Actually, you get told 200 years by Codsworth and and you're reaction is "200 years?!" sand he response with with something along the lines of "actually a little over 200 something"
No, you're confusing a couple of things here.
You got frozen 200 years ago. That's when the
war was. You woke up the first time was much more recent - about 60 years ago - and the game doesn't let you ask this of anyone, or do anything to work it out, and even though it seems obvious from various context cues that it's at least "decades", the character is forced to be a dumbass and to assume it was merely days or weeks ago. It's not very well written because subtlety is not a strong point for BGS writers (any of them), so NPCs keep dropping hints, and the writers clearly think they're really clever, but you just don't have the dialogue options (even if you have stuff like high science and INT) to work it out.

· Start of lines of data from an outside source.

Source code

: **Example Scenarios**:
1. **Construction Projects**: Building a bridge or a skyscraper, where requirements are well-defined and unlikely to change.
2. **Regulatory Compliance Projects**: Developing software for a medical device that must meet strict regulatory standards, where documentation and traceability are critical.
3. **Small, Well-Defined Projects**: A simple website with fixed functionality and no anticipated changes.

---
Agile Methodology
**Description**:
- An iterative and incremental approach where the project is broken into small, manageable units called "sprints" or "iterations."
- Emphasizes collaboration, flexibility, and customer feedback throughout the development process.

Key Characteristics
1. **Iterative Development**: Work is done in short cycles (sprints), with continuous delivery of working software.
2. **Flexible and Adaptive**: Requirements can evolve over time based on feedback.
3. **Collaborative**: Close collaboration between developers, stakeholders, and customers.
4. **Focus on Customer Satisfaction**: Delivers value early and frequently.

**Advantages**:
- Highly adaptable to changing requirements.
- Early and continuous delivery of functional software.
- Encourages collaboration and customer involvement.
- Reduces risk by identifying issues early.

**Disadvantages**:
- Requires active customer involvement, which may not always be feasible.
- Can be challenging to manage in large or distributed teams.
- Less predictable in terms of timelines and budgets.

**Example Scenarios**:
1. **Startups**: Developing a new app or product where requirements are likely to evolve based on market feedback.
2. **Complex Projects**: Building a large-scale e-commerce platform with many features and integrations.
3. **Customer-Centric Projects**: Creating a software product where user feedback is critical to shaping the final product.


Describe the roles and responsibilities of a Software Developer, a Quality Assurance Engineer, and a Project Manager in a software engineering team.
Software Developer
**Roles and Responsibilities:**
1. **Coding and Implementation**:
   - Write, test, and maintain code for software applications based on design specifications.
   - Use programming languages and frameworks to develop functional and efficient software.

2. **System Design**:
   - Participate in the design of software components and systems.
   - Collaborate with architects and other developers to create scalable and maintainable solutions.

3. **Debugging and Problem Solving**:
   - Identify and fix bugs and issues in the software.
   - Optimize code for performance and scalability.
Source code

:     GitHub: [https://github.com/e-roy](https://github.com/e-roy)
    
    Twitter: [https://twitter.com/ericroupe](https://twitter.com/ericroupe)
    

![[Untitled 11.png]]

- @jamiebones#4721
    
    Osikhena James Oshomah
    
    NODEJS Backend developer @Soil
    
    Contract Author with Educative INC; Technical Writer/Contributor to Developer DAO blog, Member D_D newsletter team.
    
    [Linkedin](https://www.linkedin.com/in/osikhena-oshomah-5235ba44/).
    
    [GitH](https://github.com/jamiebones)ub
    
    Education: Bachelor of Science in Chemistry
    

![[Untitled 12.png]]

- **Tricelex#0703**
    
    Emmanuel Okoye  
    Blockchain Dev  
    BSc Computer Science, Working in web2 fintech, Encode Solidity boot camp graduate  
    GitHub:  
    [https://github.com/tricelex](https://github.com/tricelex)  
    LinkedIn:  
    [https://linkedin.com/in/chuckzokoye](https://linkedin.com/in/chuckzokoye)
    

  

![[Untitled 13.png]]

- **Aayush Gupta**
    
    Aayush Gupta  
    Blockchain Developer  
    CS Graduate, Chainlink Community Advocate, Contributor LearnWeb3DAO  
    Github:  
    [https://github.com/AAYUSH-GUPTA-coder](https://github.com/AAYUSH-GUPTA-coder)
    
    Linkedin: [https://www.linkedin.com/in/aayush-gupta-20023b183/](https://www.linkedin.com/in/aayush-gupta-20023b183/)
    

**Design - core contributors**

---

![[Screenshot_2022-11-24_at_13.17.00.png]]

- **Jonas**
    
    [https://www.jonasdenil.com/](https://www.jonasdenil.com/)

Re: shipbuilding, I'm not sure how you'd cite that, but the reality is most people are flying generic ships with small modifications. This is very easy to see if you watch Let's Plays or Twitch or YouTube. People think it's cool when someone builds a ship that looks like a giant dick or famous spaceship or whatever, but almost all of that is done by the same few people, if you look at the reddit or the like.
Yeah, the most forced part of that was making the one guy who could reasonably be a reference point for the passage of time also just happen to be the one guy who is functionally immortal.
Yeah they literally had to do that as a red herring, or the whole thing would have immediately broken down.
Everything wanes in popularity. That is inevitable, and therefore predictable. The only uncertainty is when the decile will happen. The only sensible move is to always have a backup plan.
Can you explain to me what the backup plan actually looks like, then?
It's much easier to
reasonably say "D&D-style fantasy will probably still be popular in 10-20 years", than to figure out what genre/subgenre of SF or particularly space SF is going to be and remain popular in 10 years even.
The best plan I can see, if you assume fantasy will take a dive at some point, would be to make a space TT RPG focusing absolutely on it being fun to play, and fun to think about the universe of, and to carefully
avoid the massive temptation of cross-marketing with D&D, as perverse as that sounds, so that if D&D "goes down" for some reason, it doesn't take this game with it. You'd want a whole different set of mechanics and gameplay, for example. Is that the plan you see?
The trouble I see is again, as I said, I don't think WotC has people who have the mindset to pull that off, and I think that if they tried doing an entirely new ruleset, they'd get pulled into an ultra-monetized design (i.e. using "funky dice", a card-based system, or the like), and ultra-monetized designs don't have any long-term legs, especially as it's impossible for them survive lean periods.
But again, what are YOU proposing, that's what I want to hear!